§ **Data entries**:
☆ ☆ ☆ ☆ ☆ ☆ ☆
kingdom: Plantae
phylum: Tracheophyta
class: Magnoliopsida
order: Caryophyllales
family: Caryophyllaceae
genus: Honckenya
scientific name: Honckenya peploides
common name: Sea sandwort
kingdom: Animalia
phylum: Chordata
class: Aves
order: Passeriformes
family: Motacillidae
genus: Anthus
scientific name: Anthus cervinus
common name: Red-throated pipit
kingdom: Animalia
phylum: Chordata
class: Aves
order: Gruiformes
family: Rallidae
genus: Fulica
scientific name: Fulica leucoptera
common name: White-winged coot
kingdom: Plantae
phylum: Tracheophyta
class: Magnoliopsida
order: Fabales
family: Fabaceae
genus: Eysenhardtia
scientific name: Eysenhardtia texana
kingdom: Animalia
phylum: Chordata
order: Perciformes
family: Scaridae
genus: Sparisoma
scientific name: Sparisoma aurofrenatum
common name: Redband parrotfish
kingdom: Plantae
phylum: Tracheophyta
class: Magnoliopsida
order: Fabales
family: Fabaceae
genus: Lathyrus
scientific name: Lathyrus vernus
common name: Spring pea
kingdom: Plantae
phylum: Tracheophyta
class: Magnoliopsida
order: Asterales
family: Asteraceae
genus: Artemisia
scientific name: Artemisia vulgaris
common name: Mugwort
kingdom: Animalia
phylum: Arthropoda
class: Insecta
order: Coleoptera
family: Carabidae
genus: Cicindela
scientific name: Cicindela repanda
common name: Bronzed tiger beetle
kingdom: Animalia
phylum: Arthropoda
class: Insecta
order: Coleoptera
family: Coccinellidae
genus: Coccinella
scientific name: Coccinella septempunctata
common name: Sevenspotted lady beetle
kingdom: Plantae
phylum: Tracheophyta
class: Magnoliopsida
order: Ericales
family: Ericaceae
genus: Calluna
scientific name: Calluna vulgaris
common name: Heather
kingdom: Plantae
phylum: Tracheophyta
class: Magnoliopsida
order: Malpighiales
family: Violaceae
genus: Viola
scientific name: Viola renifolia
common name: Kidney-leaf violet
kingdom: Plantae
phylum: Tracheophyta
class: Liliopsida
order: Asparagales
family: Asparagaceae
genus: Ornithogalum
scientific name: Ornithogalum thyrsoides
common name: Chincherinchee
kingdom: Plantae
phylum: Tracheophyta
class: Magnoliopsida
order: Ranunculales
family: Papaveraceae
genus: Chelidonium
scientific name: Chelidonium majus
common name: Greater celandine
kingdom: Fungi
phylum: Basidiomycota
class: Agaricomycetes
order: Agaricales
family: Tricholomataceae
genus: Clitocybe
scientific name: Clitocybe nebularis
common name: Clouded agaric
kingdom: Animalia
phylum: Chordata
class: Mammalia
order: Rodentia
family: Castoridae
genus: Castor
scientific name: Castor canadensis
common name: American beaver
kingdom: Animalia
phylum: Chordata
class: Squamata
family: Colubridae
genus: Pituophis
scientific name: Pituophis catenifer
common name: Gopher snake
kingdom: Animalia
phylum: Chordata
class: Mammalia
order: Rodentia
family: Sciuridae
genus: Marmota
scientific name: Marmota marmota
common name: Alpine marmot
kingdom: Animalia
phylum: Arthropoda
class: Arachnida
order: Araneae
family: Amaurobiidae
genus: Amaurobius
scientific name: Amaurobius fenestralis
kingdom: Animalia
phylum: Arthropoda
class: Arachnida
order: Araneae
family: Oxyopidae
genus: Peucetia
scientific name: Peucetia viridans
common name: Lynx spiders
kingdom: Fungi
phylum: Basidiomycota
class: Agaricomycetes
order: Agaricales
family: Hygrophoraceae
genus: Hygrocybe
☆ ☆ ☆ ☆ ☆ ☆ ☆
§ **Problem requirements**:
Reproduce only the stretch of the entries that opens with the line containing "scientific name: Cicindela repanda" and closes with the line containing "common name: Heather", changing every "common name" to "vernacular name" and leaving all else unchanged.

§ **Task output**:
scientific name: Cicindela repanda
vernacular name: Bronzed tiger beetle
kingdom: Animalia
phylum: Arthropoda
class: Insecta
order: Coleoptera
family: Coccinellidae
genus: Coccinella
scientific name: Coccinella septempunctata
vernacular name: Sevenspotted lady beetle
kingdom: Plantae
phylum: Tracheophyta
class: Magnoliopsida
order: Ericales
family: Ericaceae
genus: Calluna
scientific name: Calluna vulgaris
vernacular name: Heather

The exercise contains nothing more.